# EXERCISE INSTRUCTIONS
Locate each line in the data that includes the word "Answer" and copy those lines out. Treat uppercase and lowercase as different.

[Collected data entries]
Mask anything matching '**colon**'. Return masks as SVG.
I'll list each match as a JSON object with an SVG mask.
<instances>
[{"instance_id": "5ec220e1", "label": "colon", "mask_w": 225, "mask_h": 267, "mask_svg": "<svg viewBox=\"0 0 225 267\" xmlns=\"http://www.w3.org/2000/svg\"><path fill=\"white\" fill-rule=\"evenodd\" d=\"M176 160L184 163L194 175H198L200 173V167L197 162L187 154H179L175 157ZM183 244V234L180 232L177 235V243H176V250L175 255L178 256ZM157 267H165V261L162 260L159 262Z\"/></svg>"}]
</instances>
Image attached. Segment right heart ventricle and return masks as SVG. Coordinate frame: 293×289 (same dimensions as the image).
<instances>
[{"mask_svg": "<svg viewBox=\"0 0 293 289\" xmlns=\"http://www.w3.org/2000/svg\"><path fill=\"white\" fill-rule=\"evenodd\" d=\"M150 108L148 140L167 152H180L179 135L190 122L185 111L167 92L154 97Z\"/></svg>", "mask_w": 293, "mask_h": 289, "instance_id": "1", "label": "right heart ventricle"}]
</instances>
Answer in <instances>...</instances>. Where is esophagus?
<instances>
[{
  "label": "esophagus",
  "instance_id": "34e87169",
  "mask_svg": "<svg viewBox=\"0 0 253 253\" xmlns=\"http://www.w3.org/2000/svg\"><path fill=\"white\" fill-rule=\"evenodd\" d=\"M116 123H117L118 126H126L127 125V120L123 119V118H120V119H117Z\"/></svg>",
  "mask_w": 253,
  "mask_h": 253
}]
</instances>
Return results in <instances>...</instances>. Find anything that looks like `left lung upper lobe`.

==

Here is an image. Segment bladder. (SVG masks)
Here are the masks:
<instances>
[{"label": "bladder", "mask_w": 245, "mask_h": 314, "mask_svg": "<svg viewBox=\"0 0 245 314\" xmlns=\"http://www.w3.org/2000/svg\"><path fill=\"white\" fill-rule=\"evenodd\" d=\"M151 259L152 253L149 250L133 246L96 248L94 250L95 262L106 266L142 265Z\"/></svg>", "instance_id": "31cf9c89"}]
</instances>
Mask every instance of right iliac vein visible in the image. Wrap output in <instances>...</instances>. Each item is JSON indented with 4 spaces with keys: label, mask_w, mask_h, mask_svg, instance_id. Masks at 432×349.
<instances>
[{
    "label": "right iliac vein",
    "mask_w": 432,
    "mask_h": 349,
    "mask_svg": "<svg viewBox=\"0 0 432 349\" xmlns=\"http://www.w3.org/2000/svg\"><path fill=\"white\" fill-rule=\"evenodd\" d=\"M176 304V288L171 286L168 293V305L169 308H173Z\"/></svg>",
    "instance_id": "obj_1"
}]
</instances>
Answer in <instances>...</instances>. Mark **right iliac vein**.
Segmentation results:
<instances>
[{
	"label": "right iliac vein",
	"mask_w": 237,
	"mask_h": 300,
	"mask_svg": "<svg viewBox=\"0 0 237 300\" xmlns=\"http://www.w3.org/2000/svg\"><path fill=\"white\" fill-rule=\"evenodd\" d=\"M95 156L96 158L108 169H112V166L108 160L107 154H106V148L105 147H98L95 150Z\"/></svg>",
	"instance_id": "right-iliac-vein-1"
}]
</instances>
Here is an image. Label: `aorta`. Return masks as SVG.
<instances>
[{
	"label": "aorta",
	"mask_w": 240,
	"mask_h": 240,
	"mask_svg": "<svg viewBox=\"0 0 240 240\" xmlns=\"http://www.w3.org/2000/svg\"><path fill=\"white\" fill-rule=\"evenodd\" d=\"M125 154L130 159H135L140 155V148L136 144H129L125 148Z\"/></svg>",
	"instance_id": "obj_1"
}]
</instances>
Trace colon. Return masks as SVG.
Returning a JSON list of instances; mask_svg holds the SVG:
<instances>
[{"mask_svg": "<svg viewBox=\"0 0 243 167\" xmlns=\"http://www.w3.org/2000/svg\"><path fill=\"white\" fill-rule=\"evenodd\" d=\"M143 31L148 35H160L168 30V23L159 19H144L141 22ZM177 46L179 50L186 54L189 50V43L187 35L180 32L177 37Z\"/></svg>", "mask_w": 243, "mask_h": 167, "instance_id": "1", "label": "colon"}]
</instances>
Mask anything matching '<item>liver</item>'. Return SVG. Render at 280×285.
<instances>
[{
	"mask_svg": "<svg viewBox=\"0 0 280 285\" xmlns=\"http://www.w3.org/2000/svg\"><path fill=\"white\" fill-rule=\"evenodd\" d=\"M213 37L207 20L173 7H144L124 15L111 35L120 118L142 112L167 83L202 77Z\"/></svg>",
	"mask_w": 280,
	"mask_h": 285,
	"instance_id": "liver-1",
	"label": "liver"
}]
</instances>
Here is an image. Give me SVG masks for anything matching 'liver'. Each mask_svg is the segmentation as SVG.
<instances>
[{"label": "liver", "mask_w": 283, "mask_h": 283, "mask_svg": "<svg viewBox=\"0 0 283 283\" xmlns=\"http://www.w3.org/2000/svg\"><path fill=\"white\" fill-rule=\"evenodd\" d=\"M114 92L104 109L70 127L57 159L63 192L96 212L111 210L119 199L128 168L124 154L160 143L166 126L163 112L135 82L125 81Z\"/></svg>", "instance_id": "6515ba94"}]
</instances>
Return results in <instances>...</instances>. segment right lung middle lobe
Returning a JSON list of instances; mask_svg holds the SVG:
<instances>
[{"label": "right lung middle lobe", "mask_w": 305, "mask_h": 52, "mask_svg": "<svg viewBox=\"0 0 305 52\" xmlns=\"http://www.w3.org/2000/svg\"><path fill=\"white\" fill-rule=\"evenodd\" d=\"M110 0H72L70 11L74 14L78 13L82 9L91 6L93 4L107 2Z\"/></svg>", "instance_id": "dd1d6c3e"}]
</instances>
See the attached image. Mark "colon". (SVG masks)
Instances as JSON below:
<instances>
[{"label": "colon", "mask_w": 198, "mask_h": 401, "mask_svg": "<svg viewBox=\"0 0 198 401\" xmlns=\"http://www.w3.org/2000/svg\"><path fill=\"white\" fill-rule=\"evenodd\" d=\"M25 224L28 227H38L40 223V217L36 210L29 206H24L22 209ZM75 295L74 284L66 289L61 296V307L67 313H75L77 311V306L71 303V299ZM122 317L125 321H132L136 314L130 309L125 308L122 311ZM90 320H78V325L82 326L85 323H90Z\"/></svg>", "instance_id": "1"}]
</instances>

==

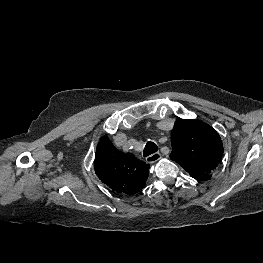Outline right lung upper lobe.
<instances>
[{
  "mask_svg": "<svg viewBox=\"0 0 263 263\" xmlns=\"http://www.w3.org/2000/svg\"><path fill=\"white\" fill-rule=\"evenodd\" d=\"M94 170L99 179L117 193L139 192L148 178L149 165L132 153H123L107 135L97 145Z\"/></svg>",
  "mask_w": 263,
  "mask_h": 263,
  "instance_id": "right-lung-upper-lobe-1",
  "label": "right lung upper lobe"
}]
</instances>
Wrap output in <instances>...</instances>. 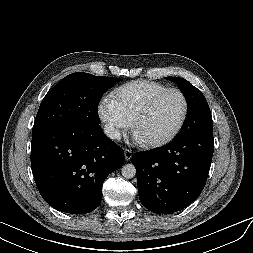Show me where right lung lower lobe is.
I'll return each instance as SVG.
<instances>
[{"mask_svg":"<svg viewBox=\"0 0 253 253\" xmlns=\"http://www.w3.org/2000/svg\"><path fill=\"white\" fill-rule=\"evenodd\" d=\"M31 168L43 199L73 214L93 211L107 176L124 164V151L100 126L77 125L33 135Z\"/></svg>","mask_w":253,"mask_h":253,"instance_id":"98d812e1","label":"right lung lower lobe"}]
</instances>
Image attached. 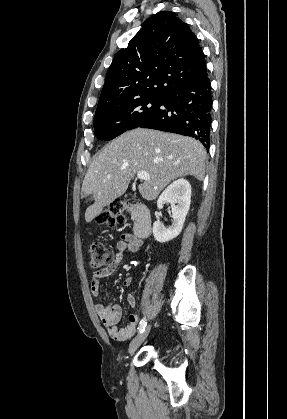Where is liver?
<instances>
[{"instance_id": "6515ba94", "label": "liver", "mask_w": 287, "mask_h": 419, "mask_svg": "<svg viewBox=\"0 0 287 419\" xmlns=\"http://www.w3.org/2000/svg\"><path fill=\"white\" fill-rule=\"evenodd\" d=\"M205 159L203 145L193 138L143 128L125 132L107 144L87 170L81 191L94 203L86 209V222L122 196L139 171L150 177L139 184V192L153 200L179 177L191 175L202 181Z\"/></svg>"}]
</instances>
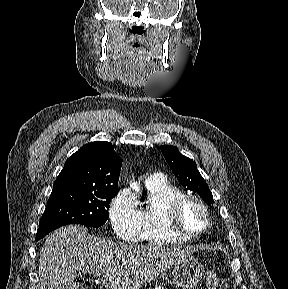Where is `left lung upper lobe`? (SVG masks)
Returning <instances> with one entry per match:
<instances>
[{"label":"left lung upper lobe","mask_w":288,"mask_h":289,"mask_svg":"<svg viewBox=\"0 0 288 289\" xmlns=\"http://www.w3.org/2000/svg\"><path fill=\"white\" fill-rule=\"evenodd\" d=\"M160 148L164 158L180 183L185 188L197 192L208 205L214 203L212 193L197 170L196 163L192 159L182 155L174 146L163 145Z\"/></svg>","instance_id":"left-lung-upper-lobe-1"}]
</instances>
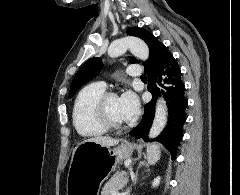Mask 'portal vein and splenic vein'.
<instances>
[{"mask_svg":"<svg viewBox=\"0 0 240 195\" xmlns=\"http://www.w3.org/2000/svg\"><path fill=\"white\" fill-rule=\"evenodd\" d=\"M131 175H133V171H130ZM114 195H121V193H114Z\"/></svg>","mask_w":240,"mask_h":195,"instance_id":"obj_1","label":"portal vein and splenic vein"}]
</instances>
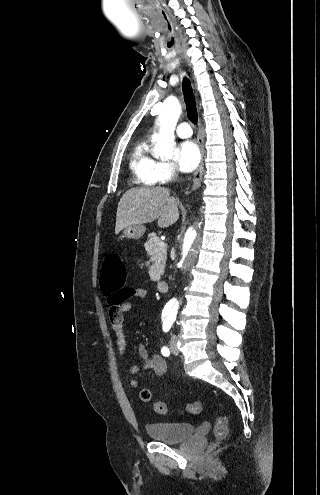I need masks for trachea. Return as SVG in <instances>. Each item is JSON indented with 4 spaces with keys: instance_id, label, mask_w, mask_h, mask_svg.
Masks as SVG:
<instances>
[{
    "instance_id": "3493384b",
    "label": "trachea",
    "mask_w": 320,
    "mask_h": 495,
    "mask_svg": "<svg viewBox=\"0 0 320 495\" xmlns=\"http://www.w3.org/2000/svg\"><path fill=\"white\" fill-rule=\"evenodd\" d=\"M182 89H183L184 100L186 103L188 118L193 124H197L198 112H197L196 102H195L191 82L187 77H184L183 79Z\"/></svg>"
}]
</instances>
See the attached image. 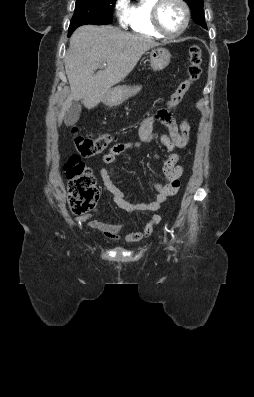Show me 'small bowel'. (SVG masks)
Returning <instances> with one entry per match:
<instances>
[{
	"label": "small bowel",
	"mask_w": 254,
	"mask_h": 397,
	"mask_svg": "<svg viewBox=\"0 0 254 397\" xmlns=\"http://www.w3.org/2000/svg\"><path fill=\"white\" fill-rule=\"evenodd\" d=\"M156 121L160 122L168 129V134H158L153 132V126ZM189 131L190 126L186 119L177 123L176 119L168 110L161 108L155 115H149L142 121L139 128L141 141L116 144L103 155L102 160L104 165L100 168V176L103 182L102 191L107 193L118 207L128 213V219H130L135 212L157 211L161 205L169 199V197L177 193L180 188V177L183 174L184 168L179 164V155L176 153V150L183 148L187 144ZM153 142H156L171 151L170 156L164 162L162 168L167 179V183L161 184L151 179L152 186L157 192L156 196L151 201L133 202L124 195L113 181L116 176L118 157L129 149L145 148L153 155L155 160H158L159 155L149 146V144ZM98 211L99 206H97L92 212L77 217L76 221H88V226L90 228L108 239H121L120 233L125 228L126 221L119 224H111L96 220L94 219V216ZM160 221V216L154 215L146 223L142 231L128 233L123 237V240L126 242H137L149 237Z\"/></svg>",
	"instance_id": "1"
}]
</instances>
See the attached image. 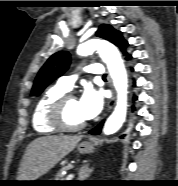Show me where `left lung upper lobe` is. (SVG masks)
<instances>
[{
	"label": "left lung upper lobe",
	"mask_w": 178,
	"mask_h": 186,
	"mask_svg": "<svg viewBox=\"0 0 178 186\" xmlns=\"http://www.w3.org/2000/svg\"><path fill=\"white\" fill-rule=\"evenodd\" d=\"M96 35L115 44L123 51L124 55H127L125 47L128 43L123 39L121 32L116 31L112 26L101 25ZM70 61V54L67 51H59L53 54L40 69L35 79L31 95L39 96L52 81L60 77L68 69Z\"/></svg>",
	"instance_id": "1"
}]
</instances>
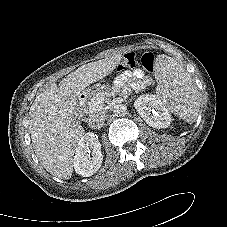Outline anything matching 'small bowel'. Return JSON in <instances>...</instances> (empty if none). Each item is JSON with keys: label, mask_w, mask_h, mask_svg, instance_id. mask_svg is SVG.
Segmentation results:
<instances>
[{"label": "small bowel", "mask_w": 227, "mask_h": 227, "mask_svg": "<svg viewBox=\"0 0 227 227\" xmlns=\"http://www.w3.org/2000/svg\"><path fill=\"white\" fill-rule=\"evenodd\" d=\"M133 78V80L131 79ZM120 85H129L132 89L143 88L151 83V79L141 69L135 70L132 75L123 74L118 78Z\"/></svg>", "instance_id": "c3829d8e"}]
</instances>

# RESULT OF THIS TASK
Answer in <instances>...</instances>. Where is esophagus?
Answer in <instances>...</instances>. Mark **right iliac vein**.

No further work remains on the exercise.